*Task requirements*. Track down each line below containing the string "interattivi" and copy it.

Plain-text document sources
[Start of section]
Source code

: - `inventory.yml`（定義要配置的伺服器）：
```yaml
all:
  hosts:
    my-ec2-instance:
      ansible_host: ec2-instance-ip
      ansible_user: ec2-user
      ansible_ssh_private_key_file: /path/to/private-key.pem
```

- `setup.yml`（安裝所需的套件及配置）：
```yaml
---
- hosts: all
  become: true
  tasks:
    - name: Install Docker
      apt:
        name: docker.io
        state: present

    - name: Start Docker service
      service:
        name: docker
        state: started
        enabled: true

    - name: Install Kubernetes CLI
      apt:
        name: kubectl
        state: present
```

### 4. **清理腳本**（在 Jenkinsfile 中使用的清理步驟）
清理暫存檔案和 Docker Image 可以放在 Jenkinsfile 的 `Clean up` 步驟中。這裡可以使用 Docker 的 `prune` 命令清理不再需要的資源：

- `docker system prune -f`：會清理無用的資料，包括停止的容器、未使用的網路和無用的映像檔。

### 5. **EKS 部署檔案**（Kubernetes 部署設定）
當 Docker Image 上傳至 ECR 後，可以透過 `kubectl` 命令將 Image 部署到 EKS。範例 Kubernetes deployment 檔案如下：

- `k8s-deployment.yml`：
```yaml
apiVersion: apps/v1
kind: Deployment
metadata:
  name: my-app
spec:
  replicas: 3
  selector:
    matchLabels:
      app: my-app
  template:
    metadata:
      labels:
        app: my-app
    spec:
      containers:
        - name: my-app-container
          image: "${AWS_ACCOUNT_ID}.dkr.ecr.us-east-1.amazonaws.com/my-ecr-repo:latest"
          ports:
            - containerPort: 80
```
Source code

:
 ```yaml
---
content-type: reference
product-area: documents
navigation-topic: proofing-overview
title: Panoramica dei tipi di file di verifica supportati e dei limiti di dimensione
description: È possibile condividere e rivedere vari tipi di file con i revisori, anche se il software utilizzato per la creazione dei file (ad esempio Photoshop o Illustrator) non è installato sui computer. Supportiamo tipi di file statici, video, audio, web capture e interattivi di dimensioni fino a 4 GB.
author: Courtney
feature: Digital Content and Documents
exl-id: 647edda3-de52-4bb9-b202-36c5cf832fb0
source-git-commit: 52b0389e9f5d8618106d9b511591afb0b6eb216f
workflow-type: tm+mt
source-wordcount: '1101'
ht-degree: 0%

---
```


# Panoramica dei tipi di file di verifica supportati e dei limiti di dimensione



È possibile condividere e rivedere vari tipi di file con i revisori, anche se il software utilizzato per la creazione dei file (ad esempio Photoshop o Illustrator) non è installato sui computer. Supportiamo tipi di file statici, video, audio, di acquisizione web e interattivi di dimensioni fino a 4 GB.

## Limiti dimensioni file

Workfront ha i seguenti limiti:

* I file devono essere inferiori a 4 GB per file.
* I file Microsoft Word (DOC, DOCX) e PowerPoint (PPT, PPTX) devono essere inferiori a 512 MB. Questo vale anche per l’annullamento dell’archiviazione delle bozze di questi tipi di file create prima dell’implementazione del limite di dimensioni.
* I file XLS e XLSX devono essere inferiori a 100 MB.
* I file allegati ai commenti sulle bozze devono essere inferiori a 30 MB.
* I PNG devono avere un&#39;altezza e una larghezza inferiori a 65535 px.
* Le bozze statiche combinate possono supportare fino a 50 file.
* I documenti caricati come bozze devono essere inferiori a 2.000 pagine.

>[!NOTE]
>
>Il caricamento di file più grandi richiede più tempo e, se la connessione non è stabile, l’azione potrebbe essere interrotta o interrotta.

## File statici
[End of section]
*Output for this exercise*.
description: È possibile condividere e rivedere vari tipi di file con i revisori, anche se il software utilizzato per la creazione dei file (ad esempio Photoshop o Illustrator) non è installato sui computer. Supportiamo tipi di file statici, video, audio, web capture e interattivi di dimensioni fino a 4 GB.
È possibile condividere e rivedere vari tipi di file con i revisori, anche se il software utilizzato per la creazione dei file (ad esempio Photoshop o Illustrator) non è installato sui computer. Supportiamo tipi di file statici, video, audio, di acquisizione web e interattivi di dimensioni fino a 4 GB.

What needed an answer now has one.